Take the data below and extract the lines from the one with "X200250000Y-75250000D03*" to the one with "X173000000Y-92000000D03*", inclusive, exactly as written.

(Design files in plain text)
------------

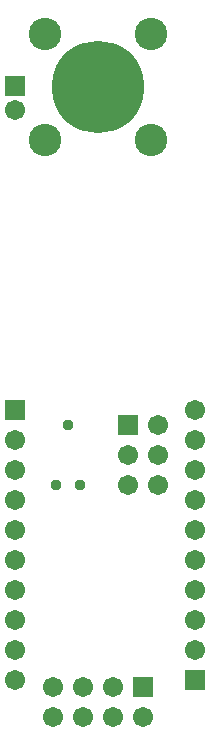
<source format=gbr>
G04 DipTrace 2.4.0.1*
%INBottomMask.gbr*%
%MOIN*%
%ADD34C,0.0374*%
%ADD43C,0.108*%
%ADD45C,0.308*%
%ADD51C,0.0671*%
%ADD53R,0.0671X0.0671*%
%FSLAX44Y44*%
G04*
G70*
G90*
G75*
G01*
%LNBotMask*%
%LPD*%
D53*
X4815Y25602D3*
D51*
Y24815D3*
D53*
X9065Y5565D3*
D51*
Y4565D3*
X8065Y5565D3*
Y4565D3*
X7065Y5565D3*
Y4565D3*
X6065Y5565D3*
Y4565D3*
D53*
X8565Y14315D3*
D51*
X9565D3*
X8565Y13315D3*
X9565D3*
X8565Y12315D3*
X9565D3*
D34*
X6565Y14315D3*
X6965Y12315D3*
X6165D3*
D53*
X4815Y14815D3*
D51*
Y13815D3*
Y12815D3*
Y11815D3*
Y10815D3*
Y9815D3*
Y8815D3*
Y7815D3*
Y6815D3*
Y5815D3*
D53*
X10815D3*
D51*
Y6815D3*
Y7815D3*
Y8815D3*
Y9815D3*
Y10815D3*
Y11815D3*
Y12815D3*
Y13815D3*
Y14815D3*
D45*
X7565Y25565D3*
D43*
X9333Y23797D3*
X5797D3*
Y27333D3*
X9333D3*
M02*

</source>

------------

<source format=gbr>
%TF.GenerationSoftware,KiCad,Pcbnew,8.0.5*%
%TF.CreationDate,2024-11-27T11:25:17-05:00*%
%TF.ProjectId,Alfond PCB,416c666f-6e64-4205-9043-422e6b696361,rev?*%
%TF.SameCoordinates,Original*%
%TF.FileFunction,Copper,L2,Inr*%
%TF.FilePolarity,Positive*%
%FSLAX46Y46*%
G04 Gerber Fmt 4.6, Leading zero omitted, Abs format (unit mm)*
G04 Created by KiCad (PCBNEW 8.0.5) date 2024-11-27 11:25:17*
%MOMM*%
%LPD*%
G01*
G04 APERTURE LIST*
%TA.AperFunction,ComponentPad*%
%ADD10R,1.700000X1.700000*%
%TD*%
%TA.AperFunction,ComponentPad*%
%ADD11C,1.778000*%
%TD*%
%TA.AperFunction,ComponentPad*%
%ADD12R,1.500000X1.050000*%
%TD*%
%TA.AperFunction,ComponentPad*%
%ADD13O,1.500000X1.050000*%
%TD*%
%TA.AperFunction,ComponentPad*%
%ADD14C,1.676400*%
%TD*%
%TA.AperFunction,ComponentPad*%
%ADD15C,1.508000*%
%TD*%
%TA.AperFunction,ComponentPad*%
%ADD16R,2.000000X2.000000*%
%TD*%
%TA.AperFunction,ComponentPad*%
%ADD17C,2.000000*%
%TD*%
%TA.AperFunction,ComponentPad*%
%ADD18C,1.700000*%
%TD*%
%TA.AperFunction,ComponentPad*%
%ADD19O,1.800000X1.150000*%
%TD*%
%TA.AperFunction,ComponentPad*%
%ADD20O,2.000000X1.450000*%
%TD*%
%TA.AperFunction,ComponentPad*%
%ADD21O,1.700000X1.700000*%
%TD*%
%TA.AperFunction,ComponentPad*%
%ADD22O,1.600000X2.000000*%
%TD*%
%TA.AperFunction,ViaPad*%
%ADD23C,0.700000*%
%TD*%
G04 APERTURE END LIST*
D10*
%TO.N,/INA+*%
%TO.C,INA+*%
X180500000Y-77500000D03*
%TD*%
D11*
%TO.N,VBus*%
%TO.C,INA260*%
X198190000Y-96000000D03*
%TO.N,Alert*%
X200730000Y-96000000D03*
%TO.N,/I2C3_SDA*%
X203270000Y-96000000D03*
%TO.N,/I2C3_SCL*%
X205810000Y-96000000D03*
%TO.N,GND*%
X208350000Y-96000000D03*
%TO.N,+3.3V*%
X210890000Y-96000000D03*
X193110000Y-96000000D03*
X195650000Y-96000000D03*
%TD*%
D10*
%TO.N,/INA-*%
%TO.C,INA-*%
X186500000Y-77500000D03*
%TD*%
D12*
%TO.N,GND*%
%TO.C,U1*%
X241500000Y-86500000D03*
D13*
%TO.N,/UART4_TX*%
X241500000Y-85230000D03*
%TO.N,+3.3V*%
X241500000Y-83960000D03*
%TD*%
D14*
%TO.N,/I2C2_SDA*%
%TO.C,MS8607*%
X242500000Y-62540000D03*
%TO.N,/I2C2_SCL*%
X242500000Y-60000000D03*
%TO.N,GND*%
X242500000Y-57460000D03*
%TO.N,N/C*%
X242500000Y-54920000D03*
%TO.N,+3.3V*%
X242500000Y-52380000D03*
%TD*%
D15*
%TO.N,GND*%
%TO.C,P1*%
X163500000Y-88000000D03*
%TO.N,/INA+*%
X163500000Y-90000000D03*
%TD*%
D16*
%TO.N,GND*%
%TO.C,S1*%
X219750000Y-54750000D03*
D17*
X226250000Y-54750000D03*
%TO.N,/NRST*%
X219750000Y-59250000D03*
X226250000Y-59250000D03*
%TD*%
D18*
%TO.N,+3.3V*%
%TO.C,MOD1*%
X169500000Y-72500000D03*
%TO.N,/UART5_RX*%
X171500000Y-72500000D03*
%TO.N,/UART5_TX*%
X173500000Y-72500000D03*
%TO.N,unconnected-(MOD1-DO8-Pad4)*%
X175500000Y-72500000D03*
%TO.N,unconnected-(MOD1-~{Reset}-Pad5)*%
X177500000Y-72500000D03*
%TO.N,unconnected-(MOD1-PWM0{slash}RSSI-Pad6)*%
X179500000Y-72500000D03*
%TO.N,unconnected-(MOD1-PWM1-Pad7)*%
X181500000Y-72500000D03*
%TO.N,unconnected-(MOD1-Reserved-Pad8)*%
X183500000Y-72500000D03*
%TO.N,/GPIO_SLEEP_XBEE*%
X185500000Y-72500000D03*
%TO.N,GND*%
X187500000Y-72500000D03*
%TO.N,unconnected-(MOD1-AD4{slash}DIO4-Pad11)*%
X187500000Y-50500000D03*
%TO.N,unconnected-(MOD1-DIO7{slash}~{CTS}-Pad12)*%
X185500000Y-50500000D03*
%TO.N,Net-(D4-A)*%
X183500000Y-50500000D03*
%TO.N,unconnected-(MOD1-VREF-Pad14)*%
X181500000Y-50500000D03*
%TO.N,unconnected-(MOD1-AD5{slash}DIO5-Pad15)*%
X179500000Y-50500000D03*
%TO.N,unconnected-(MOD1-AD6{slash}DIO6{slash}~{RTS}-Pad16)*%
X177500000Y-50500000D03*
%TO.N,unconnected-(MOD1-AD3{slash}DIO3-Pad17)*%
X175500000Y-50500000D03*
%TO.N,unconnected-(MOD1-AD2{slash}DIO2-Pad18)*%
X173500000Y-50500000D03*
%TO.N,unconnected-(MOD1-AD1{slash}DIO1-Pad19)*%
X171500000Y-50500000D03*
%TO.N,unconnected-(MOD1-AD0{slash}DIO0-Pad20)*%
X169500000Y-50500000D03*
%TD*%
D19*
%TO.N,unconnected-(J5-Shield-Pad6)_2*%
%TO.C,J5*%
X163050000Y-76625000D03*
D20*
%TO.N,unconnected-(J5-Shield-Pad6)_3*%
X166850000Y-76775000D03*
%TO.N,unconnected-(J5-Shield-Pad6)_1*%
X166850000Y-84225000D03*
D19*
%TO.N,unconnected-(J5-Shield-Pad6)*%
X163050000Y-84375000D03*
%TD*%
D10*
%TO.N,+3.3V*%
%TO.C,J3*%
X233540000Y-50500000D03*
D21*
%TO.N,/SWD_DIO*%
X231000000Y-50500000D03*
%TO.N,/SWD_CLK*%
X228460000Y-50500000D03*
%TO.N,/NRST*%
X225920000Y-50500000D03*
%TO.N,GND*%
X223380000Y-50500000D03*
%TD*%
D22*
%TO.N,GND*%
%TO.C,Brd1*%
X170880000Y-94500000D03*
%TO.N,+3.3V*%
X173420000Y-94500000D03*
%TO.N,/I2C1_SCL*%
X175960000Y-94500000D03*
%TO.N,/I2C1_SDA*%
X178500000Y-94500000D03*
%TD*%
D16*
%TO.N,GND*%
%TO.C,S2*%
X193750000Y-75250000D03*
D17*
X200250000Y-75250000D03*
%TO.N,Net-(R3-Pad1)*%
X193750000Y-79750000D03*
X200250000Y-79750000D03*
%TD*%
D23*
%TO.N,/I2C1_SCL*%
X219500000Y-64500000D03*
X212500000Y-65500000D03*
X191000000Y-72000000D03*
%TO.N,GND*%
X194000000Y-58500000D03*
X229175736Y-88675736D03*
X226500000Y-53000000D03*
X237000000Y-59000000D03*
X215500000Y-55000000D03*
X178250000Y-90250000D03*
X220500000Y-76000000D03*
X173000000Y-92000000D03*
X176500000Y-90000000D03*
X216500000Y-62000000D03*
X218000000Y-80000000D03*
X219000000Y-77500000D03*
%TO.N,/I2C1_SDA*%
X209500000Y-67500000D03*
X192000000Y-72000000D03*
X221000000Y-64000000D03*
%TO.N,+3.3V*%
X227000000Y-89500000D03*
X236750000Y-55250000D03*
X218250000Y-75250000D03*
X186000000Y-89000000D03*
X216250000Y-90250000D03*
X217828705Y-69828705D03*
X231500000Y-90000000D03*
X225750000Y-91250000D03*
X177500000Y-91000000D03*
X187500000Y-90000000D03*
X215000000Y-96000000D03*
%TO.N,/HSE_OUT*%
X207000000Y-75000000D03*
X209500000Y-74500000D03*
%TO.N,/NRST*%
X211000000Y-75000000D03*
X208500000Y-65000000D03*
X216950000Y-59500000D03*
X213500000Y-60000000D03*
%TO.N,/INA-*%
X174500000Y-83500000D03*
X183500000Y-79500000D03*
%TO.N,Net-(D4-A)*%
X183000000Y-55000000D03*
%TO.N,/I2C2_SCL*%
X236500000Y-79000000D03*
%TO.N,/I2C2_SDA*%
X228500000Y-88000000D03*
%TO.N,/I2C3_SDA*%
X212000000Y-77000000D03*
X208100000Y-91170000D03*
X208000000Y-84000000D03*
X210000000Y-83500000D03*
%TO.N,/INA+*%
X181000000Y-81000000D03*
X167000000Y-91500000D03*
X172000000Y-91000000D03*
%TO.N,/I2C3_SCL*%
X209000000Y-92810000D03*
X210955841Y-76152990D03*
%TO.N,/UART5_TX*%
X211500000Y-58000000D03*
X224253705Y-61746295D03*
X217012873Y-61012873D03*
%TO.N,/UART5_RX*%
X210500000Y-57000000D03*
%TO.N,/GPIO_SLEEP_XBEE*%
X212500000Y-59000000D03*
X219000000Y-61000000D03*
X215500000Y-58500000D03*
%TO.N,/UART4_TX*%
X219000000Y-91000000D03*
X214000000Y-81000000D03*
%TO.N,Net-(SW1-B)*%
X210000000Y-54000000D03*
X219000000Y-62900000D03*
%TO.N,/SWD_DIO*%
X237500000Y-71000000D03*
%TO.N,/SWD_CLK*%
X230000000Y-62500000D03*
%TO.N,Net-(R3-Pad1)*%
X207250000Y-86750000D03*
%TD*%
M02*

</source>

------------

*Solution below*.
X200250000Y-75250000D03*
%TO.N,Net-(R3-Pad1)*%
X193750000Y-79750000D03*
X200250000Y-79750000D03*
%TD*%
D23*
%TO.N,/I2C1_SCL*%
X219500000Y-64500000D03*
X212500000Y-65500000D03*
X191000000Y-72000000D03*
%TO.N,GND*%
X194000000Y-58500000D03*
X229175736Y-88675736D03*
X226500000Y-53000000D03*
X237000000Y-59000000D03*
X215500000Y-55000000D03*
X178250000Y-90250000D03*
X220500000Y-76000000D03*
X173000000Y-92000000D03*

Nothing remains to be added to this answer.